Hepatitis B Surface Antigen HBsAg In Vitro Diagnostic Reagents For Automatic Immunoassay Analyzer In Infectious Disease

CLIA Reagents of Inflammation (HBsAg)

【Expected usage】
This product is used to quantitatively detect the content of hepatitis B virus surface antigen (HBsAg) in human serum in vitro.

Hepatitis B virus infection is distributed worldwide. About 350 million people in the world are infected with HBV, and my country accounts for about 1/3. HBV infection can cause inflammation and fibrosis of the liver, and severe cases may develop into cirrhosis and liver cancer. More than 1 million people die each year from end-stage liver disease and primary hepatocellular carcinoma.

Hepatitis B surface antigen (HBsAg) is the coat protein of hepatitis B virus. It was discovered by Blumberg in the blood of Australian aborigines in 1963 and is called Australian antigen. Hepatitis B virus belongs to the family Hepadnaviridae and is the smallest DNA virus found so far. Its genome is a double-stranded incomplete circular DNA, consisting of about 3200 base pairs, with 4 open reading frames (ORFs), namely S, C , P, X, respectively encode four major viral proteins-polymerase (P), X protein, envelope (S) and core protein (C). It is not infectious by itself, but its appearance is often accompanied by the presence of hepatitis B virus, so it is a sign of hepatitis B virus infection and the first serum marker to appear after infection with hepatitis B virus.

Changes in HBsAg throughout the course of chronic hepatitis B, seroclearance of HBsAg is considered to be a sign of chronic hepatitis B cure, so people are increasingly using serum HBsAg levels to monitor the natural history of chronic hepatitis B and antiviral efficacy of treatment.

【Inspection Principle】
This kit adopts the principle of direct sandwich method, and uses the combination of magnetic particle separation technology and chemiluminescence immunoassay system to detect the content of hepatitis B virus surface antigen (HBsAg) in human serum.

The technical principle is: Fluorescein isothiocyanate (FITC)-labeled hepatitis B virus surface antibody binds to alkaline phosphatase (AP)-labeled hepatitis B virus surface antibody and HBsAg in samples, calibrators or quality controls A "sandwich" complex is formed. Then, the magnetic particles linked with the anti-FITC antibody are added, and the antigen-antibody immune complex is bound to the magnetic particles through the specific binding of the anti-FITC antibody and FITC.

Under the action of an external magnetic field, the complex formed by the immune reaction is separated from other unbound substances, and after washing the complex, an enzymatic chemiluminescence substrate is added. The substrate is catalytically cleaved under the action of the enzyme to form an unstable excited state intermediate.

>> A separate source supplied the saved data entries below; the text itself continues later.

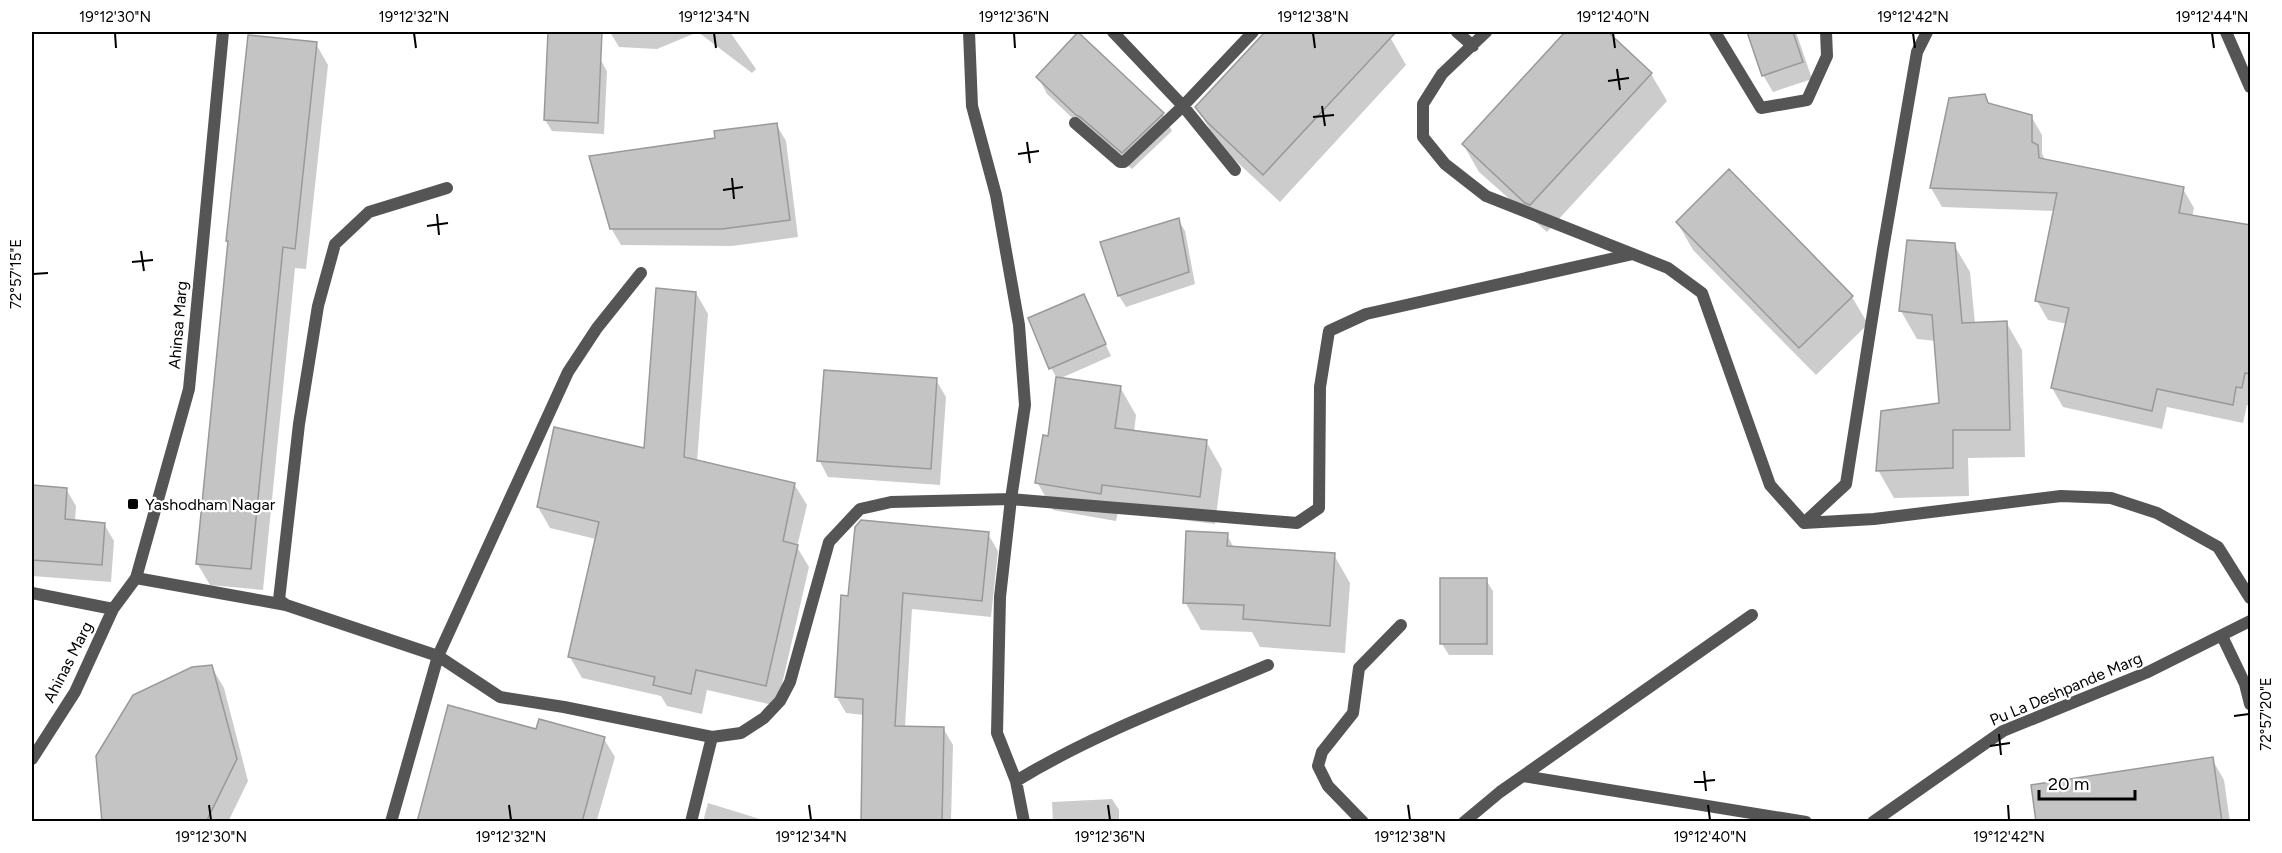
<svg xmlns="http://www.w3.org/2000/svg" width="2282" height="853" font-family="Figtree,sans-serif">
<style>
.shadow{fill:#0003}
.building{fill:#c4c4c4;stroke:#999;stroke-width:1.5}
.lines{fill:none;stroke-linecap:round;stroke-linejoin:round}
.service{stroke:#555;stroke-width:12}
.minor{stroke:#555;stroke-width:12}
.tertiary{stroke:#555;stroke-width:12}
.ticks{fill:none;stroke:#000;stroke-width:2}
.poi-dot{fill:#000;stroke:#fff;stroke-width:2}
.labels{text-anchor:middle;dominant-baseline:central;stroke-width:4.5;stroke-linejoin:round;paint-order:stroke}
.street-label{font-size:16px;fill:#000;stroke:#fff}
.poi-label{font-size:16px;fill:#000;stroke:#fff;text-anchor:start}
.neatline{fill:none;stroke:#000;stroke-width:2}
.ticks-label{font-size:15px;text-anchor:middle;fill:#000}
</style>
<rect width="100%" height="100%" fill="#fff"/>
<!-- shadow -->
<path class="shadow" d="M 610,32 L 730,32 L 756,69 L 752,73 L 698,32 L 657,49 L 619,47 Z
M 1267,32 L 1385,32 L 1390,37 L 1406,65 L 1280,202 L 1224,150 L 1213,135 L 1197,107 Z
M 1567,32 L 1606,32 L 1651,74 L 1667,101 L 1547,232 L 1479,172 L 1463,144 Z
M 1749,32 L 1796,32 L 1812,79 L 1773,92 L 1763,75 Z
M 316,44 L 328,65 L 306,269 L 295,268 L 263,590 L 210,585 L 197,563 Z
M 600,59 L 607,71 L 604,134 L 552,131 L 545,120 Z
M 1038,77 L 1163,114 L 1172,131 L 1132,169 L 1092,133 L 1087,132 L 1047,94 Z
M 1984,96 L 1990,105 L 2031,116 L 2042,135 L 2042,154 L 2046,161 L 2183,189 L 2194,208 L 2192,217 L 2250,227 L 2250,406 L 2247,405 L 2243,423 L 2167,407 L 2162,429 L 2063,407 L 2052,388 L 2067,324 L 2048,320 L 2037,301 L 2055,211 L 1942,207 L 1931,188 Z
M 776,124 L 786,141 L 798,237 L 732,246 L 621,245 L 611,228 L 717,139 Z
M 1178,220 L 1185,231 L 1195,284 L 1126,307 L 1119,296 Z
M 1677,222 L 1852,297 L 1868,324 L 1816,375 L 1693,250 Z
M 1954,245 L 1970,272 L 1975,324 L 2006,322 L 2022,350 L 2025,457 L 1968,458 L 1969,496 L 1894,498 L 1878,470 L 1941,404 L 1936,341 L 1917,339 L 1901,311 Z
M 696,293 L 708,314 L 697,462 L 794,484 L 807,505 L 797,547 L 809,567 L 777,706 L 707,690 L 702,714 L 667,706 L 661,696 L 582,678 L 570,657 L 596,539 L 550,528 L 538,507 L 645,450 Z
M 1083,296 L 1111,356 L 1059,379 L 1120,387 L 1136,415 L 1134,432 L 1206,441 L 1222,469 L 1215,524 L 1118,512 L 1116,521 L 1053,510 L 1037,482 L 1050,438 L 1058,380 L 1051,368 Z
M 936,380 L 946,397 L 940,485 L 828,477 L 819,460 Z
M 32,486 L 66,489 L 76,506 L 75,522 L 104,524 L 114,541 L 111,582 L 32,576 Z
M 988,534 L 998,551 L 991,617 L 912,609 L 905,727 L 943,728 L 953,745 L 951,822 L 861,822 L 864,715 L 846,713 L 836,696 L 849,597 Z
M 1227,535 L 1234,548 L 1334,555 L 1350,583 L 1345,653 L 1260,647 L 1252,632 L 1201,630 L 1185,602 Z
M 1486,580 L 1493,591 L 1493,655 L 1449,655 L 1442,644 Z
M 211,666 L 224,688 L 248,781 L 228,822 L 103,822 Z
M 537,731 L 604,739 L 615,757 L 597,820 L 602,822 L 419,822 Z
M 2212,759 L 2224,780 L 2230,822 L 2038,822 Z
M 1112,799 L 1119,810 L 1119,822 L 1053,822 L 1052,802 Z
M 708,803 L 770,822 L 703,822 Z"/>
<!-- building -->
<path class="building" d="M 548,32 L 602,32 L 598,123 L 544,120 Z
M 1078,32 L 1164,113 L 1122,153 L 1080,117 L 1076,115 L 1036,77 Z
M 1265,32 L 1396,32 L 1263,175 L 1207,122 L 1195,107 Z
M 1565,32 L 1608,32 L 1652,73 L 1530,205 L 1525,203 L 1462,144 Z
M 1747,32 L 1793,32 L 1803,62 L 1762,76 Z
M 248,35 L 317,42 L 295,249 L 283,247 L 251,569 L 196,564 L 228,241 L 226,241 Z
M 1985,94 L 1988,103 L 2032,115 L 2032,142 L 2038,145 L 2039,158 L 2184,187 L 2179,213 L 2250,225 L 2250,374 L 2245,373 L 2242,388 L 2236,387 L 2233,405 L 2157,389 L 2152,411 L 2051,388 L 2069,308 L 2035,301 L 2057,193 L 1930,188 L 1949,98 Z
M 777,123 L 790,220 L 722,229 L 610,229 L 589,156 L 715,138 L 714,131 Z
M 1729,169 L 1853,296 L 1799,348 L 1676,222 Z
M 1179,218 L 1189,272 L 1118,296 L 1100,242 Z
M 1907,240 L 1955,243 L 1962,323 L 2007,321 L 2010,430 L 1953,430 L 1953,468 L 1876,471 L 1881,411 L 1939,403 L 1932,315 L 1899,311 Z
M 656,288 L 696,292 L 684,457 L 795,483 L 783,541 L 798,545 L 766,686 L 696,670 L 691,694 L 653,685 L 655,677 L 568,657 L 599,522 L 537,507 L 554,427 L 644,448 Z
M 1084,294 L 1106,344 L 1049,369 L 1028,318 Z
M 824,370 L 937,378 L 931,469 L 817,461 Z
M 1056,377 L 1121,386 L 1115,428 L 1207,440 L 1200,497 L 1102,485 L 1101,494 L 1035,483 L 1043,435 L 1048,436 Z
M 32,485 L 67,488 L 65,519 L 105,523 L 102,565 L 32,560 Z
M 861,520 L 989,532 L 982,601 L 903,593 L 895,726 L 944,727 L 942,822 L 861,822 L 863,699 L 835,697 L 841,595 L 848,596 L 855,527 Z
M 1186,531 L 1228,533 L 1227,546 L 1335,553 L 1330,626 L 1243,619 L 1244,605 L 1183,603 Z
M 1440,578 L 1487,578 L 1487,644 L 1440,644 Z
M 212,665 L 237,759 L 206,822 L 102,822 L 96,756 L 133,695 L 192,667 Z
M 448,705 L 536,729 L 539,719 L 605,737 L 582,822 L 417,822 Z
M 2213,757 L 2222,822 L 2036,822 L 2031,785 Z"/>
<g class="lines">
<!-- service -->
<path class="service" d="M 1715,32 L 1761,108 L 1807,100 L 1827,56 L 1826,32
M 1523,776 L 1806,822
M 1363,822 L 1328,786 L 1318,766 L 1322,752 L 1353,713 L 1359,668 L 1401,625
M 1464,822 L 1500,792 L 1752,615"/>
<!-- minor -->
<path class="minor" d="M 969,32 L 972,106 L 996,195 L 1019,325 L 1025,405 L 1011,499 L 1000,597 L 997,733 L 1016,781 L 1024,822
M 1113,32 L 1183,106 L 1253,32
M 1457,32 L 1473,46
M 1486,32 L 1442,74 L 1423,104 L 1423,137 L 1445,164 L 1486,196 L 1668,268 L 1702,293 L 1770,485 L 1804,523
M 1927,32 L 1917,52 L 1883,249 L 1846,484 L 1804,523 L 1874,519 L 2061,496 L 2111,498 L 2157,513 L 2218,547 L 2250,598
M 2226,32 L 2250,87
M 1075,123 L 1120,162 L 1124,162 L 1183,106 L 1235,170
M 136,578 L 286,605 L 438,656 L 500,697 L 564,707 L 712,737 L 741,733 L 764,718 L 780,701 L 790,682 L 829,542 L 860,509 L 891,502 L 1011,499 L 1297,523 L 1319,508 L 1320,387 L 1329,331 L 1366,314 L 1633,254
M 286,605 L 279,600 L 299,424 L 318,306 L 335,244 L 369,212 L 447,188
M 2222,636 L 2245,684 L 2250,704
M 1016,781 C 1095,733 1183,701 1268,665
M 391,822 L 438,656 L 568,372 L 597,328 L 641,273
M 691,822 L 712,737"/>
<!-- tertiary -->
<path class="tertiary" d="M 32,593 L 113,609
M 32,759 L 75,692 L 113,609 L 136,578 L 189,389 L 223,32
M 1873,822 L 2003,731 L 2148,672 L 2250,621"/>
</g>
<!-- ticks -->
<path class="ticks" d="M 115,33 L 116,48M 414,33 L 416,48M 714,33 L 716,48M 1014,33 L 1015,48M 1313,33 L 1315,48M 1613,33 L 1615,48M 1913,33 L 1915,48M 2212,33 L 2214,48M 1617,69 L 1620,90M 1608,81 L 1629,78M 1322,106 L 1325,126M 1313,117 L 1334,115M 1027,142 L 1030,163M 1018,154 L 1039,151M 732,178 L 734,199M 723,190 L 743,187M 437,214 L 439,235M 427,226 L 448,223M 141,251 L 144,271M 132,262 L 153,260M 33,274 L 48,273M 2234,716 L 2249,714M 1999,734 L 2001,755M 1990,746 L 2010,743M 1704,771 L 1706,791M 1694,782 L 1715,780M 209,805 L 211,820M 509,805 L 511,820M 809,805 L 811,820M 1108,805 L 1110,820M 1408,805 L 1410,820M 1708,805 L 1710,820M 2008,805 L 2009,820"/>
<!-- markers -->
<rect class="poi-dot" x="127" y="498" width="12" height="12" rx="3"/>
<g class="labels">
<!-- street labels -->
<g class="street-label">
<text transform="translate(178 325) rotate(-85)">Ahinsa Marg</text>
<text transform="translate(68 662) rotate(-63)">Ahinas Marg</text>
<text transform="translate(2066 689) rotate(-23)">Pu La Deshpande Marg</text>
</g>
<!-- poi labels -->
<g class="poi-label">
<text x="145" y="504">Yashodham Nagar</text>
</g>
</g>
<!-- border -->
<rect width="2282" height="853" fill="none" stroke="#ffffff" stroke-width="66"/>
<!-- scale -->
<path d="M2039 790v9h96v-9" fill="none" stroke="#000000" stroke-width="3"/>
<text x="2048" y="790" font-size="18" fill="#000000" stroke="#ffffff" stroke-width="4.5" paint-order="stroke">20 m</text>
<rect x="33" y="33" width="2216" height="787" class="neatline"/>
<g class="ticks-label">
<text x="115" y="22">19°12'30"N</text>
<text x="414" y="22">19°12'32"N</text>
<text x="714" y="22">19°12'34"N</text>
<text x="1014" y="22">19°12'36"N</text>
<text x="1313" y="22">19°12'38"N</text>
<text x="1613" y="22">19°12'40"N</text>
<text x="1913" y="22">19°12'42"N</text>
<text x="2212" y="22">19°12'44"N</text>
<text transform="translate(16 274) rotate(-90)" y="5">72°57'15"E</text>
<text transform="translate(2266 714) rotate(-90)" y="5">72°57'20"E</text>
<text x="211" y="842">19°12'30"N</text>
<text x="511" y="842">19°12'32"N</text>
<text x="811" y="842">19°12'34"N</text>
<text x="1110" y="842">19°12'36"N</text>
<text x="1410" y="842">19°12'38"N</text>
<text x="1710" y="842">19°12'40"N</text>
<text x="2009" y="842">19°12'42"N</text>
</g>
</svg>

When the excited state intermediate returns to the ground state, photons are emitted to form a luminescence reaction, and the luminescence intensity of the reaction can be detected by a chemiluminescence instrument. Within the detection range, the luminescence intensity is proportional to the content of HBsAg in the sample, and the concentration of HBsAg in the sample can be calculated by fitting the modified four-parameter Logistic equation.